In today’s episode of the EdTech podcast, Jim Christensen, executive director of the ShareSpace Foundation, explained what’s changed and what hasn’t inside America’s elementary schools.

One of Christensen’s indelible memories during his tenure as a middle school teacher was teaching language arts with the same textbook he used as a child. The experience helped him realize that he would succeed as an educator by teaching children to think, not to test. And young students can mature their thinking skills through collaboration.

“Kids want to do things together, they want to work together,” he said.

While some of the educational materials may still be the same, Christensen reminded listeners that many of today’s students now have computers and even robots in the classroom.

He described a hopeful future of integrating robots with augmented reality technology, like the innovative technology provided by Boxlight, to allow students to learn differently. And in his opinion, robots can be used beyond STEM classes.

“I’d like to get [robots] across the curriculum,” Christensen said.
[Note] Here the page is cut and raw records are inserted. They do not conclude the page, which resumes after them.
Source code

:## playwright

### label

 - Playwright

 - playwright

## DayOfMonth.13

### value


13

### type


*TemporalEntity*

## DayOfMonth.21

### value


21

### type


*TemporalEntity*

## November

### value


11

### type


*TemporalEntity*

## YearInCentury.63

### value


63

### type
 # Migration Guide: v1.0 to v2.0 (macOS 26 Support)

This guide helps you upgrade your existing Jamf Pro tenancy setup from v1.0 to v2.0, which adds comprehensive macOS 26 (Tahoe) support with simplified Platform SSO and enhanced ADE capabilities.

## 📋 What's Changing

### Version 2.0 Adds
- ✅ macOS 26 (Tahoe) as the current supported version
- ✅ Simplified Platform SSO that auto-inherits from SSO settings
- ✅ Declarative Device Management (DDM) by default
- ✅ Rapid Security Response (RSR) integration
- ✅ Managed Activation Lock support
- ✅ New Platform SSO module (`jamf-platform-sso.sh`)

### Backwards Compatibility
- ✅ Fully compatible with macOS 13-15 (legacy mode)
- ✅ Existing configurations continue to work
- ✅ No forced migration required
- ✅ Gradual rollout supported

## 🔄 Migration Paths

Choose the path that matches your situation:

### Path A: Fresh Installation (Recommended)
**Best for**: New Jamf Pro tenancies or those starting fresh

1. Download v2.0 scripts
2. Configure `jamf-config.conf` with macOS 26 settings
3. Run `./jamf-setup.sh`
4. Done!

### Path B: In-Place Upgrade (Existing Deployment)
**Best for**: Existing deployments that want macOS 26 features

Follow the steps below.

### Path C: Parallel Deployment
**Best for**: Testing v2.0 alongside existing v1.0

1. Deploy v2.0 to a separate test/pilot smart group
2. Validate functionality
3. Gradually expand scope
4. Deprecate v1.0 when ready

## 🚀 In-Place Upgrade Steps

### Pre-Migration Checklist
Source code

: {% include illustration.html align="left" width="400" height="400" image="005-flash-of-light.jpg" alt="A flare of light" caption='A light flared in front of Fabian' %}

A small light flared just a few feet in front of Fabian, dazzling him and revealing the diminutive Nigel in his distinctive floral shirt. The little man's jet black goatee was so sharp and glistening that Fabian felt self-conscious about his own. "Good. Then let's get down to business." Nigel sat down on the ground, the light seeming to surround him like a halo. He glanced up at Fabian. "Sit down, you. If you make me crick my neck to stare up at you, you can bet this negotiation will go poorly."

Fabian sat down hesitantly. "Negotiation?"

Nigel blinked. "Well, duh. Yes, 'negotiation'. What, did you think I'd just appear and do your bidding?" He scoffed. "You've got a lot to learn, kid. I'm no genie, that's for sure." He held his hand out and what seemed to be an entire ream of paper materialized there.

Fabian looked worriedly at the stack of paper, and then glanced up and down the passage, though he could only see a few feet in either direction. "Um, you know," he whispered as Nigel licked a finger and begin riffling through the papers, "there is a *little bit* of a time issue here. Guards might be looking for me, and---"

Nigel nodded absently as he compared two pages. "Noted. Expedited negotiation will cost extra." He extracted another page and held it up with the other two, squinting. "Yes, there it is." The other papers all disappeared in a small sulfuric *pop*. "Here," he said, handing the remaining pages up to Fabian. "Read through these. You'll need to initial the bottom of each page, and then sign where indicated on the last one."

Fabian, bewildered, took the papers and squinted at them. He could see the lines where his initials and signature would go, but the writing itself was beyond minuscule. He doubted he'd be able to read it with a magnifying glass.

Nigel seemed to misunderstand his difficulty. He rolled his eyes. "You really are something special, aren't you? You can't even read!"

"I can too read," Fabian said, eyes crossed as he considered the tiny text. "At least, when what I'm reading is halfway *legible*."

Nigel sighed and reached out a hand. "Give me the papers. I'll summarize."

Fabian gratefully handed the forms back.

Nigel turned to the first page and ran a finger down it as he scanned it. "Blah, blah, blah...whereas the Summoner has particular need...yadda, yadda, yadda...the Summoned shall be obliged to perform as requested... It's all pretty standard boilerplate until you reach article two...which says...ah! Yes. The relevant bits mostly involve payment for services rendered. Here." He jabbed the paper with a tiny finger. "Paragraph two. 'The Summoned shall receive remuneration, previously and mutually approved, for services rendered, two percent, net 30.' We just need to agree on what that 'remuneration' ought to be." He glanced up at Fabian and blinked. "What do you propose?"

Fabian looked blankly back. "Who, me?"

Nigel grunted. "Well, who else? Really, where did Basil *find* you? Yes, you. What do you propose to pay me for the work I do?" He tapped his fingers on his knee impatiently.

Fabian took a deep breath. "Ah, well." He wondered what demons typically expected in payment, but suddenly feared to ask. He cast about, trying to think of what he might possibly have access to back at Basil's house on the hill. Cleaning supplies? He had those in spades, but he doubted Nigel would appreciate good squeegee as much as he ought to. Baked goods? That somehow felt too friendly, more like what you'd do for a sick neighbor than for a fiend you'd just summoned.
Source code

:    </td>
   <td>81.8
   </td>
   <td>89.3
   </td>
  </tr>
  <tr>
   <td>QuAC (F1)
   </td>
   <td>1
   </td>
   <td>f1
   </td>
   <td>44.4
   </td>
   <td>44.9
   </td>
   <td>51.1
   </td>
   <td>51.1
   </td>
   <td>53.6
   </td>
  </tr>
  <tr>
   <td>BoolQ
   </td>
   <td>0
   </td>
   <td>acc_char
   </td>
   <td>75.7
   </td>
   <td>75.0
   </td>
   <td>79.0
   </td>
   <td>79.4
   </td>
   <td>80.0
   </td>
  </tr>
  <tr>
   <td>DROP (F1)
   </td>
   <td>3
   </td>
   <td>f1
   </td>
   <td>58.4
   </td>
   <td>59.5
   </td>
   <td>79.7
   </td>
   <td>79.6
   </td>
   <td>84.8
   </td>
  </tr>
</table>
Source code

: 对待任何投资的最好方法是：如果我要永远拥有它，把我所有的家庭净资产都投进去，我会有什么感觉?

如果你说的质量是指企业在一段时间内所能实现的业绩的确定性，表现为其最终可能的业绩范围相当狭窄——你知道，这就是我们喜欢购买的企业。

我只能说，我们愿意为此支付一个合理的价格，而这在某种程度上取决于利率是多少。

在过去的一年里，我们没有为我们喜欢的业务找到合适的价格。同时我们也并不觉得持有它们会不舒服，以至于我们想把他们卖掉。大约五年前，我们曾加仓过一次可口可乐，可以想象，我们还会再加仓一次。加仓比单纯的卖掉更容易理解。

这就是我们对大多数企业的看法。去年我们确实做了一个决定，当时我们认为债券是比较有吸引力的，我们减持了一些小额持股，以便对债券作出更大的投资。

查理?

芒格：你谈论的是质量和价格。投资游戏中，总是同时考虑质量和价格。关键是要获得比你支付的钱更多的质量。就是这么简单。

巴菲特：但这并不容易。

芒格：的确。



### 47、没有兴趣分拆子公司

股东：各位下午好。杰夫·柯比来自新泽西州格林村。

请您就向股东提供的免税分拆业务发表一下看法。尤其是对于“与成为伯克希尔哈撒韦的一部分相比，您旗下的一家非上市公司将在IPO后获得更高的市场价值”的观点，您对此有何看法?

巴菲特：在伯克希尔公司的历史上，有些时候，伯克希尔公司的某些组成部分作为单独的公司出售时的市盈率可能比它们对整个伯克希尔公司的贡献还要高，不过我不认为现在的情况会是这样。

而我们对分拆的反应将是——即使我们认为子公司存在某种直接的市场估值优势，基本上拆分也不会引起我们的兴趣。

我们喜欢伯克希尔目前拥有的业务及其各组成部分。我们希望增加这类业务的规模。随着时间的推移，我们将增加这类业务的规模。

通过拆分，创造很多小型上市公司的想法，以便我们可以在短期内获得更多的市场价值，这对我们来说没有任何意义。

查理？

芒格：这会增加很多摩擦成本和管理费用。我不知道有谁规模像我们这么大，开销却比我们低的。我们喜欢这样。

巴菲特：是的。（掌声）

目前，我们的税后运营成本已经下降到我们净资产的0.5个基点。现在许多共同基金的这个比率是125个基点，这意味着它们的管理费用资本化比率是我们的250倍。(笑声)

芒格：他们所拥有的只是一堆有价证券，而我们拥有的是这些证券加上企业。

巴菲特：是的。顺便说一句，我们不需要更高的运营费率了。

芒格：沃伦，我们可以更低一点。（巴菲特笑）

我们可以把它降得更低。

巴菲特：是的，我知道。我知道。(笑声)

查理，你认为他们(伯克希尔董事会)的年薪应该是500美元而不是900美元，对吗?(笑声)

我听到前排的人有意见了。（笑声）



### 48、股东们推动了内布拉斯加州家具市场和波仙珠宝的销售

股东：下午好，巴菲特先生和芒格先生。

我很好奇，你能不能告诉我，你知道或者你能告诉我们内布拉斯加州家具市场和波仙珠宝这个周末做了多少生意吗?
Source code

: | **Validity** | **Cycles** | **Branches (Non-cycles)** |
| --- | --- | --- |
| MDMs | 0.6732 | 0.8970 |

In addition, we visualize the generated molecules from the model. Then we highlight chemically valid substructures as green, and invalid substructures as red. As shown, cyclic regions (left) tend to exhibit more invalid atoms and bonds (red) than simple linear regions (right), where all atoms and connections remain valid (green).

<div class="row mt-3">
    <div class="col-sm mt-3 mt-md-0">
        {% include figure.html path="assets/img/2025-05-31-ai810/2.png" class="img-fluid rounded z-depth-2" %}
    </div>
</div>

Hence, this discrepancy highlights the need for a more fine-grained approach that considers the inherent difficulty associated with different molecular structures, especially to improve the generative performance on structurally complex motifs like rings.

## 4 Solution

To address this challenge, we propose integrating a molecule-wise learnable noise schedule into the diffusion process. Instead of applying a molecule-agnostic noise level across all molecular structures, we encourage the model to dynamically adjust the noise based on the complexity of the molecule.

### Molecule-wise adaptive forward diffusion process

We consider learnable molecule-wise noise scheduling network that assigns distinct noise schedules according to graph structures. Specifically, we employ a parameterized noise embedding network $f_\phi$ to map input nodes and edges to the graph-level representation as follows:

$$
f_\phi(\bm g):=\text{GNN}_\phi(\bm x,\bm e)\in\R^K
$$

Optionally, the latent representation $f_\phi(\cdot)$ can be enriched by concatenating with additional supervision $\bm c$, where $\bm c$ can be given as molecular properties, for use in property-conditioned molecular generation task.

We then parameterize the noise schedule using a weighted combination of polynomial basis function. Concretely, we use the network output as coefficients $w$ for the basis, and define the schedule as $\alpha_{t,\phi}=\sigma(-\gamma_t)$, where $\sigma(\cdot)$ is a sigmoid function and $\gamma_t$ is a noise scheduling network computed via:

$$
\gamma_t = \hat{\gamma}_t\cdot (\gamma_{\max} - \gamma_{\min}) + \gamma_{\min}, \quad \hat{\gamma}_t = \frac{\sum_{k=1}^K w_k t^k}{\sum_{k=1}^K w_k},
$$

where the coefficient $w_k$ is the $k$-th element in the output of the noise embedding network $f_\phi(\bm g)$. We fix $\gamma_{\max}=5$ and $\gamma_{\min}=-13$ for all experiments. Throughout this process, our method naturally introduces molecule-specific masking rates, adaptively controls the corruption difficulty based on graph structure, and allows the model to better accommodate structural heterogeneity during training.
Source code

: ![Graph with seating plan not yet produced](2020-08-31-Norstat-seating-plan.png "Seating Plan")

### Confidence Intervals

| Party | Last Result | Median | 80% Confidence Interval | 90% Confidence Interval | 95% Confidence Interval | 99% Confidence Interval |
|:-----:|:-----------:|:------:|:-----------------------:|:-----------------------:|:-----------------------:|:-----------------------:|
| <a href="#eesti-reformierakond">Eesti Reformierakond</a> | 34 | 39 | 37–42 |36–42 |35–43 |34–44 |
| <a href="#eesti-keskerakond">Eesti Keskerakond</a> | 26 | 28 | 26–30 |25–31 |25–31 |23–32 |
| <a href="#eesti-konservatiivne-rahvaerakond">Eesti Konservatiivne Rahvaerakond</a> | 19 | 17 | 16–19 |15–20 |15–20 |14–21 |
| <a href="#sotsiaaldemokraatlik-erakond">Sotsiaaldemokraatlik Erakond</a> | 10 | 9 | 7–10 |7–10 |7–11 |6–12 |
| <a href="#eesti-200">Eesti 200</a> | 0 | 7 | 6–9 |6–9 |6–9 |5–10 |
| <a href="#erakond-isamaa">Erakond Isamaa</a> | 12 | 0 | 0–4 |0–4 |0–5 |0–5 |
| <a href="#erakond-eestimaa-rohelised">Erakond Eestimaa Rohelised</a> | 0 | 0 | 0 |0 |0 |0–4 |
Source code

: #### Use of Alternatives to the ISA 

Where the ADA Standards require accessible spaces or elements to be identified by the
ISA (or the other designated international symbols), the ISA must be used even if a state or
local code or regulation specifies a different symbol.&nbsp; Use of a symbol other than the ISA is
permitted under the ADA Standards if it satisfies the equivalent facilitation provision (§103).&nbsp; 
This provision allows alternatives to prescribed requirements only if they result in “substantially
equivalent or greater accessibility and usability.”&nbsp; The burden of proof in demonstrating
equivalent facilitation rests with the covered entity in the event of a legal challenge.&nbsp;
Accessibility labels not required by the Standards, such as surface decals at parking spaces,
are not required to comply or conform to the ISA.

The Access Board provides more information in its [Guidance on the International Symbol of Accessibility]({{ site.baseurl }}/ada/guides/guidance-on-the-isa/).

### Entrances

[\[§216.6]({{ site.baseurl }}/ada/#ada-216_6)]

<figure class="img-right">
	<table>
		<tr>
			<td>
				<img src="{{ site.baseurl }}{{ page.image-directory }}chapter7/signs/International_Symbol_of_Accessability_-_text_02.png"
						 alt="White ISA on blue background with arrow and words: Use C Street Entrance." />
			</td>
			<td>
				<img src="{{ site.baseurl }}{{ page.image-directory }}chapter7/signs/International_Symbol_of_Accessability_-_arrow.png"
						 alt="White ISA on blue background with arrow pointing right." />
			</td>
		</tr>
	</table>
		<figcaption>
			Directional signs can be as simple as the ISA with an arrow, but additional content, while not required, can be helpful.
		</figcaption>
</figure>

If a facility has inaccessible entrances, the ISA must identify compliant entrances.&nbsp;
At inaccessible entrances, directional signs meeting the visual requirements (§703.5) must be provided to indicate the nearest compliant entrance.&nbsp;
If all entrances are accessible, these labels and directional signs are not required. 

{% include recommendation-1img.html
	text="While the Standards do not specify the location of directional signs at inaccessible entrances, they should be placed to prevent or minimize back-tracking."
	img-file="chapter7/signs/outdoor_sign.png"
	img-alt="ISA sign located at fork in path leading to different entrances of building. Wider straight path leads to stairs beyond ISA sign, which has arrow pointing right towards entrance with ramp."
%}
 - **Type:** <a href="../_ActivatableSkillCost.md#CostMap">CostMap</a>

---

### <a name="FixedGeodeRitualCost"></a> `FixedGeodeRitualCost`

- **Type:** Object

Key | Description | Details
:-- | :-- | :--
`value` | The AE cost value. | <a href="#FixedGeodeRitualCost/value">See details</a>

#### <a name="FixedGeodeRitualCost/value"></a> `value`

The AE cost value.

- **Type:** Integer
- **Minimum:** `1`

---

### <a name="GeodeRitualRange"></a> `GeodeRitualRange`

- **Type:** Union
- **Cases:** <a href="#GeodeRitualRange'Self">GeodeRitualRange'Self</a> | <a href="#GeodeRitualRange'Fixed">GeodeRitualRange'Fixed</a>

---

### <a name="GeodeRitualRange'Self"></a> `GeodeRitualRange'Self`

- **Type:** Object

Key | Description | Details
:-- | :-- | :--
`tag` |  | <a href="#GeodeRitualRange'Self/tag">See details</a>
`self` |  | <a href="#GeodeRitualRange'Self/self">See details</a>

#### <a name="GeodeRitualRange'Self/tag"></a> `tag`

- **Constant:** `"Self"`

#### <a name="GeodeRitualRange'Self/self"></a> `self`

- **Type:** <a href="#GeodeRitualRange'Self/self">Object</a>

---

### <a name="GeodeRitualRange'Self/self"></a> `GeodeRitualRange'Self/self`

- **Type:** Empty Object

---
Christensen, the former director of education at the Kennedy Space Center Visitor Complex, sees robots as also being crucial to future missions to Mars. He believes our species will rely on machines for recon, to build bases before humans arrive, and to operate them as well.

He’s spoken with and continues to speak to thousands of children each year and said that they’re endlessly curious about life on other planets.

“I challenge kids to come up with a tour they’d give on Mars,” Christensen said.

The mental exercise activates their imagination, teaches them about the Red Planet, how to make presentations, how to make maps, and above all, it teaches them how to think.